Figure 3. A Possible Dual Role for Gastrin in Iron Homeostasis and Colorectal Cancer

The first role of gastrins in the stomach is well-established. Following a meal, Gamide is released from the gastric antral mucosa into the circulation and stimulates the release of histamine from ECL cells in the gastric fundic mucosa. Histamine together with gastrin then stimulates fundic parietal cells to release acid into the gastric lumen. Ggly alone is unable to stimulate acid secretion but potentiates acid release in response to Gamide. Presumably the potentiation of acid release will, like the other biological activities of Ggly, be dependent on ferric (Fe³⁺) ions. The acid released will compete for iron-binding sites present in dietary components, and hence increase the concentration of soluble Fe³⁺ ions passing into the duodenum.
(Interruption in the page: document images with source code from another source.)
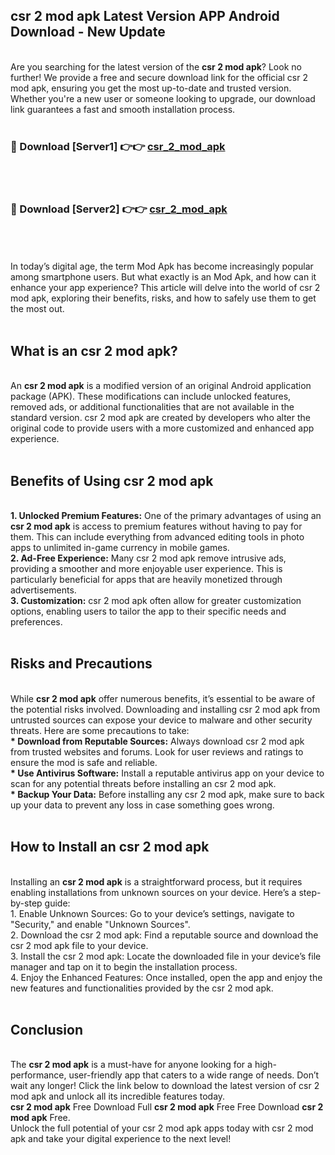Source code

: ## csr 2 mod apk Latest Version APP Android Download - New Update
<br>
Are you searching for the latest version of the <strong>csr 2 mod apk</strong>? Look no further! We provide a free and secure download link for the official csr 2 mod apk, ensuring you get the most up-to-date and trusted version. Whether you're a new user or someone looking to upgrade, our download link guarantees a fast and smooth installation process.
<br>
<br>
<h3>🔴 Download [Server1] 👉👉 <a href="https://modyolo.store/csr+2+mod+apk">csr_2_mod_apk</a></h3><br>
<br>
<h3>🔴 Download [Server2] 👉👉 <a href="https://modyolo.store/csr+2+mod+apk">csr_2_mod_apk</a></h3><br>
<br>
<br>
In today’s digital age, the term Mod Apk has become increasingly popular among smartphone users. But what exactly is an Mod Apk, and how can it enhance your app experience? This article will delve into the world of csr 2 mod apk, exploring their benefits, risks, and how to safely use them to get the most out.
<br>
<br>
<h2>What is an csr 2 mod apk?</h2>
<br>
An <strong>csr 2 mod apk</strong> is a modified version of an original Android application package (APK). These modifications can include unlocked features, removed ads, or additional functionalities that are not available in the standard version. csr 2 mod apk are created by developers who alter the original code to provide users with a more customized and enhanced app experience.
<br>
<br>
<h2>Benefits of Using csr 2 mod apk</h2>
<br>
<strong> 1. Unlocked Premium Features:</strong> One of the primary advantages of using an <strong>csr 2 mod apk</strong> is access to premium features without having to pay for them. This can include everything from advanced editing tools in photo apps to unlimited in-game currency in mobile games.
<br>
<strong> 2. Ad-Free Experience:</strong> Many csr 2 mod apk remove intrusive ads, providing a smoother and more enjoyable user experience. This is particularly beneficial for apps that are heavily monetized through advertisements.
<br>
<strong> 3. Customization:</strong> csr 2 mod apk often allow for greater customization options, enabling users to tailor the app to their specific needs and preferences.
<br>
<br>
<h2>Risks and Precautions</h2>
<br>
While <strong>csr 2 mod apk</strong> offer numerous benefits, it’s essential to be aware of the potential risks involved. Downloading and installing csr 2 mod apk from untrusted sources can expose your device to malware and other security threats. Here are some precautions to take:
<br>
<strong> * Download from Reputable Sources:</strong> Always download csr 2 mod apk from trusted websites and forums. Look for user reviews and ratings to ensure the mod is safe and reliable.
<br>
<strong> * Use Antivirus Software:</strong> Install a reputable antivirus app on your device to scan for any potential threats before installing an csr 2 mod apk.
<br>
<strong> * Backup Your Data:</strong> Before installing any csr 2 mod apk, make sure to back up your data to prevent any loss in case something goes wrong.
<br>
<br>
<h2>How to Install an csr 2 mod apk</h2>
<br>
Installing an <strong>csr 2 mod apk</strong> is a straightforward process, but it requires enabling installations from unknown sources on your device. Here’s a step-by-step guide:
<br>
 1. Enable Unknown Sources: Go to your device’s settings, navigate to "Security," and enable "Unknown Sources".
<br>
 2. Download the csr 2 mod apk: Find a reputable source and download the csr 2 mod apk file to your device.
<br>
 3. Install the csr 2 mod apk: Locate the downloaded file in your device’s file manager and tap on it to begin the installation process.
<br>
 4. Enjoy the Enhanced Features: Once installed, open the app and enjoy the new features and functionalities provided by the csr 2 mod apk.
<br>
<br>
<h2><strong>Conclusion</strong></h2>
<br>
The <strong>csr 2 mod apk</strong> is a must-have for anyone looking for a high-performance, user-friendly app that caters to a wide range of needs. Don’t wait any longer! Click the link below to download the latest version of csr 2 mod apk and unlock all its incredible features today.
<br>
<strong>csr 2 mod apk</strong> Free Download Full <strong>csr 2 mod apk</strong> Free Free Download <strong>csr 2 mod apk</strong> Free.
<br>
Unlock the full potential of your csr 2 mod apk apps today with csr 2 mod apk and take your digital experience to the next level!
The cytochrome-b-like ferric reductase Dcytb, present on the villi of duodenal enterocytes, reduces Fe³⁺ to ferrous (Fe²⁺) ions, which are then transported into the enterocyte by the divalent metal ion transporter DMT-1. Fe²⁺ ions are exported into the circulation by ferroportin, and the iron regulator hepcidin controls iron export by formation of a complex with ferroportin. Internalisation and degradation of the complex reduces the amount of ferroportin on the cell surface, and hence reduces iron export. The exported Fe²⁺ ions are then re-oxidised to Fe³⁺ ions by hephaestin. The second postulated role of gastrins increases the availability of iron in the circulation. Circulating Ggly and Gamide will bind Fe³⁺ ions, and the resultant complex will catalyse the loading of apo-transferrin with iron, and hence increase the tissue availability of iron. A like process may also occur within CRC, where the non-amidated gastrins produced by the tumour will similarly catalyse the loading of apo-transferrin (ApoTf) with iron for subsequent uptake by CRC cells. The stimulation of tumour growth by non-amidated gastrins will result from a combination of the enhanced availability of Fe-transferrin (FeTf) and of direct effects on the tumour cells, with the relative importance of the two components as yet undefined.